Je continue à lire avec bien du bonheur. Après Ma bicyclette verte, de Michel Lamy (Sang de la terre, 2007), voici Petits cycles de bonheur, de Pierre-Louis Desprez (Arléa, 2007) : le vélo fait écrire. Pas de doute, le bonheur de pédaler est contagieux et voisine avec celui d'écrire. N'en suis-je pas aussi un témoin ? Même si je n'ose pas me comparer à ces deux professeurs, qui possèdent l'art d'écrire mieux que moi.

Je suis toujours plongé dans Les misérables, et viens de franchir le célèbre épisode de la Tempête sous un crâne, où Jean Valjean décide de se dénoncer pour ne pas envoyer un innocent aux galères, à sa place. Ce qui est frappant chez Hugo, c'est le mélange d'idéalisme le plus rose et de réalisme le plus noir : le personnage de Fantine en est le plus bel exemple. Fantine qui tombe dans le ruisseau, alors qu'elle est une fille sage. Hugo fustige les bourgeois, de l'étudiant Tholomyès, à qui il est permis d'abandonner une pauvre fille dont il a un enfant, à l'homme qui lui jette de la neige dans le cou un soir d'hiver.
Mais je lis aussi bien d 'autres choses, toujours trois à quatre livres en train en même temps. Comme Alberto Manguel que j'ai rencontré le mois dernier, et dont je lis le Journal d'un lecteur en ce moment.

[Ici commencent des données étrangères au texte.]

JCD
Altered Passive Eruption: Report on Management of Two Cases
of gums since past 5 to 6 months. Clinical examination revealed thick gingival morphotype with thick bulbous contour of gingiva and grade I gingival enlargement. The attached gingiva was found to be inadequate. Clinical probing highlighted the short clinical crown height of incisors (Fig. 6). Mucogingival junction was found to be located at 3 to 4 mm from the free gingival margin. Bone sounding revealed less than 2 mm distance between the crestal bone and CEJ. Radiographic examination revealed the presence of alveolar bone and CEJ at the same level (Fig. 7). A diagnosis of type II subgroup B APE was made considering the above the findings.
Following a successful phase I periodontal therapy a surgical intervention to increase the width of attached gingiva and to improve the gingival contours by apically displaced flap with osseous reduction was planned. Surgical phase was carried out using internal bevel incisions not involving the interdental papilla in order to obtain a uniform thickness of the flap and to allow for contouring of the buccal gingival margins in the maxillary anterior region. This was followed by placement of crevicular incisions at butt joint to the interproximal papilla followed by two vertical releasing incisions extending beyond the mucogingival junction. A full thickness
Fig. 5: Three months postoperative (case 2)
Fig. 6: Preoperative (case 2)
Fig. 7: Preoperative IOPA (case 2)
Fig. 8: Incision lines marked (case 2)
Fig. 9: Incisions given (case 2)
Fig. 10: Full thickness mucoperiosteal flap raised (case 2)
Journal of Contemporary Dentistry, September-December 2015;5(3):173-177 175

Pour poser l'année dans la fraternité, je voudrais citer ici le poète finlandais Paavo Haavikko :

Si les arbres ne sont pas tes frères

tu n'as pas de frères
Si la tombe n'est pas ta terre
tu n'as pas de patrie
Eh oui, c'est l'hiver qu'on pense le plus à la mort.
"Courage, Drogo, c'est là ta dernière carte, va en soldat à la rencontre de la mort. [...] Franchis d'un pied ferme la limite de l'ombre, droit comme une parade, et souris même, si tu y parviens."
(Dino Buzzati, Le Désert des Tartares)
"Encore une fois, vivre, ce n'est pas accumuler des jours. La pauvre vieille reine Victoria a eu de longs jours, mais Emily Brontë a eu la vie."
(David-Herbert Lawrence, Homme d'abord)

Et attendons le printemps et la renaissance, qui coïncide avec mes cyclo-lectures.